TRY IT
Starting from the line containing "4. Wait until", give again every line through the end of the entries, word for word. Pictures stay out of the copy.

MATERIAL PROVIDED
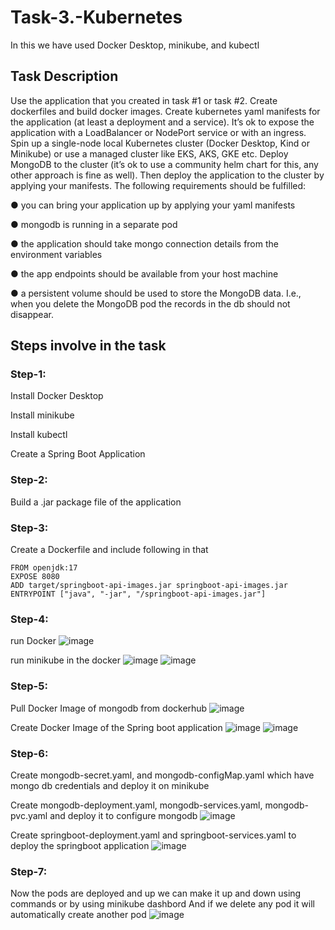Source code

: # Task-3.-Kubernetes
In this we have used Docker Desktop, minikube, and kubectl

## Task Description
Use the application that you created in task #1 or task #2. Create dockerfiles and build docker images. Create kubernetes yaml manifests for the application (at least a deployment and a service). It’s ok to expose the application with a LoadBalancer or NodePort service or with an ingress. Spin up a single-node local Kubernetes cluster (Docker Desktop, Kind or Minikube) or use a managed cluster like EKS, AKS, GKE etc. Deploy MongoDB to the cluster (it’s ok to use a community helm chart for this, any other approach is fine as well). Then deploy the application to the cluster by applying your manifests. The following requirements should be fulfilled:

● you can bring your application up by applying your yaml manifests

● mongodb is running in a separate pod

● the application should take mongo connection details from the environment variables

● the app endpoints should be available from your host machine

● a persistent volume should be used to store the MongoDB data. I.e., when you delete the MongoDB pod the records in the db should not disappear.

## Steps involve in the task
### Step-1:
  Install Docker Desktop
  
  Install minikube
  
  Install kubectl
  
  Create a Spring Boot Application
  
### Step-2:
  Build a .jar package file of the application
  
### Step-3:
  Create a Dockerfile and include following in that
    
    FROM openjdk:17
    EXPOSE 8080
    ADD target/springboot-api-images.jar springboot-api-images.jar
    ENTRYPOINT ["java", "-jar", "/springboot-api-images.jar"]
    
### Step-4:
  run Docker
  ![image](https://github.com/pravinkumarmahato/Task-3.--Kubernetes/assets/68019573/1193823e-c753-42d9-9a9c-2408eee13439)

  run minikube in the docker
  ![image](https://github.com/pravinkumarmahato/Task-3.--Kubernetes/assets/68019573/10e901c8-5b38-4f18-b277-2e6653a43a35)
  ![image](https://github.com/pravinkumarmahato/Task-3.--Kubernetes/assets/68019573/b18edcd0-2a8e-411c-b94b-a942f88b31b0)

### Step-5:
  Pull Docker Image of mongodb from dockerhub
  ![image](https://github.com/pravinkumarmahato/Task-3.--Kubernetes/assets/68019573/9ef31806-35fb-4499-892f-66ec28b6b85b)

  Create Docker Image of the Spring boot application
  ![image](https://github.com/pravinkumarmahato/Task-3.--Kubernetes/assets/68019573/d4667ca6-d730-4499-83a8-3e5b88789240)
  ![image](https://github.com/pravinkumarmahato/Task-3.--Kubernetes/assets/68019573/e1799d91-5971-42d9-9e07-cf4a0a17dbc2)

### Step-6:
  Create mongodb-secret.yaml, and mongodb-configMap.yaml which have mongo db credentials and deploy it on minikube

  
  Create mongodb-deployment.yaml, mongodb-services.yaml, mongodb-pvc.yaml and deploy it to configure mongodb
  ![image](https://github.com/pravinkumarmahato/Task-3.--Kubernetes/assets/68019573/400deb11-b9bc-444a-a5e0-d2e8c6274f4f)

  Create springboot-deployment.yaml and springboot-services.yaml to deploy the springboot application
  ![image](https://github.com/pravinkumarmahato/Task-3.--Kubernetes/assets/68019573/f980105e-b583-4799-a5a6-e5c80176f57c)

### Step-7:
  Now the pods are deployed and up we can make it up and down using commands or by using minikube dashbord
  And if we delete any pod it will automatically create another pod
  ![image](https://github.com/pravinkumarmahato/Task-3.--Kubernetes/assets/68019573/740f668b-e694-425b-b405-5005ef1f4d89)


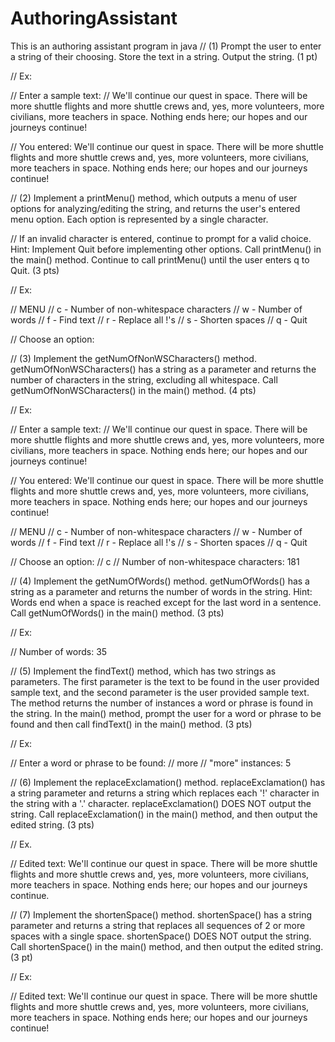 # AuthoringAssistant
This is an authoring assistant program in java
// (1) Prompt the user to enter a string of their choosing. Store the text in a string. Output the string. (1 pt) 

// Ex:

// Enter a sample text:
// We'll continue our quest in space.  There will be more shuttle flights and more shuttle crews and,  yes,  more volunteers, more civilians,  more teachers in space.  Nothing ends here;  our hopes and our journeys continue!

// You entered: We'll continue our quest in space.  There will be more shuttle flights and more shuttle crews and,  yes,  more volunteers, more civilians,  more teachers in space.  Nothing ends here;  our hopes and our journeys continue!

// (2) Implement a printMenu() method, which outputs a menu of user options for analyzing/editing the string, and returns the user's entered menu option. Each option is represented by a single character.

// If an invalid character is entered, continue to prompt for a valid choice. Hint: Implement Quit before implementing other options. Call printMenu() in the main() method. Continue to call printMenu() until the user enters q to Quit. (3 pts) 

// Ex:

// MENU
// c - Number of non-whitespace characters
// w - Number of words
// f - Find text
// r - Replace all !'s
// s - Shorten spaces
// q - Quit

// Choose an option:

// (3) Implement the getNumOfNonWSCharacters() method. getNumOfNonWSCharacters() has a string as a parameter and returns the number of characters in the string, excluding all whitespace. Call getNumOfNonWSCharacters() in the main() method. (4 pts) 

// Ex:

// Enter a sample text:
// We'll continue our quest in space.  There will be more shuttle flights and more shuttle crews and,  yes,  more volunteers, more civilians,  more teachers in space.  Nothing ends here;  our hopes and our journeys continue!

// You entered: We'll continue our quest in space.  There will be more shuttle flights and more shuttle crews and,  yes,  more volunteers, more civilians,  more teachers in space.  Nothing ends here;  our hopes and our journeys continue!

// MENU
// c - Number of non-whitespace characters
// w - Number of words
// f - Find text
// r - Replace all !'s
// s - Shorten spaces
// q - Quit

// Choose an option:
// c
// Number of non-whitespace characters: 181

// (4) Implement the getNumOfWords() method. getNumOfWords() has a string as a parameter and returns the number of words in the string. Hint: Words end when a space is reached except for the last word in a sentence. Call getNumOfWords() in the main() method. (3 pts) 

// Ex:

// Number of words: 35

// (5) Implement the findText() method, which has two strings as parameters. The first parameter is the text to be found in the user provided sample text, and the second parameter is the user provided sample text. The method returns the number of instances a word or phrase is found in the string. In the main() method, prompt the user for a word or phrase to be found and then call findText() in the main() method. (3 pts) 

// Ex:

// Enter a word or phrase to be found:
// more
// "more" instances: 5

// (6) Implement the replaceExclamation() method. replaceExclamation() has a string parameter and returns a string which replaces each '!' character in the string with a '.' character. replaceExclamation() DOES NOT output the string. Call replaceExclamation() in the main() method, and then output the edited string. (3 pts) 

// Ex.

// Edited text: We'll continue our quest in space.  There will be more shuttle flights and more shuttle crews and,  yes,  more volunteers, more civilians,  more teachers in space.  Nothing ends here;  our hopes and our journeys continue.

// (7) Implement the shortenSpace() method. shortenSpace() has a string parameter and returns a string that replaces all sequences of 2 or more spaces with a single space. shortenSpace() DOES NOT output the string. Call shortenSpace() in the main() method, and then output the edited string. (3 pt) 

// Ex:

// Edited text: We'll continue our quest in space. There will be more shuttle flights and more shuttle crews and, yes, more volunteers, more civilians, more teachers in space. Nothing ends here; our hopes and our journeys continue!
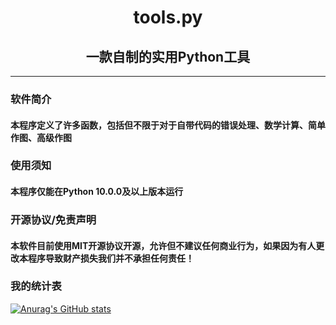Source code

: <div>
  <h1  align="center">tools.py</h1>
  <h2  align="center">一款自制的实用Python工具</h2>
  <hr>
  <h3>软件简介</h3>
  <h4>本程序定义了许多函数，包括但不限于对于自带代码的错误处理、数学计算、简单作图、高级作图</h4>
  <h3>使用须知</h3>
  <h4>本程序仅能在Python 10.0.0及以上版本运行</h4>
  <h3>开源协议/免责声明</h3>
  <h4>本软件目前使用MIT开源协议开源，允许但不建议任何商业行为，如果因为有人更改本程序导致财产损失我们并不承担任何责任！</h4>
  <h3>我的统计表</h3>
</div>

[![Anurag's GitHub stats](https://github-readme-stats.vercel.app/api?username=small-lin-jam&show_icons=true&theme=gruvbox&locale=cn)](https://github.com/anuraghazra/github-readme-stats)
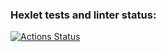 ### Hexlet tests and linter status:
[![Actions Status](https://github.com/forceGE/frontend-project-46/actions/workflows/hexlet-check.yml/badge.svg)](https://github.com/forceGE/frontend-project-46/actions)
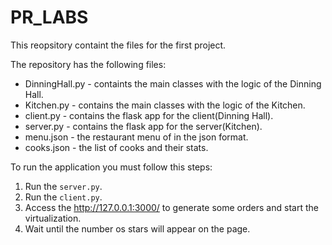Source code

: # PR_LABS

This reopsitory containt the files for the first project.

The repository has the following files:
* DinningHall.py - containts the main classes with the logic of the Dinning Hall.
* Kitchen.py - contains the main classes with the logic of the Kitchen.
* client.py - contains the flask app for the client(Dinning Hall).
* server.py - contains the flask app for the server(Kitchen).
* menu.json - the restaurant menu of in the json format.
* cooks.json - the list of cooks and their stats.

To run the application you must follow this steps:
1. Run the ``server.py``.
2. Run the ``client.py``.
3. Access the http://127.0.0.1:3000/ to generate some orders and start the virtualization.
4. Wait until the number os stars will appear on the page.

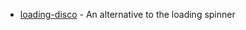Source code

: - [loading-disco](https://github.com/joe-bell/loading-disco) - An alternative to the loading spinner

EXPECTED ANSWER
4. Wait until the number os stars will appear on the page.

Source code

: - [loading-disco](https://github.com/joe-bell/loading-disco) - An alternative to the loading spinner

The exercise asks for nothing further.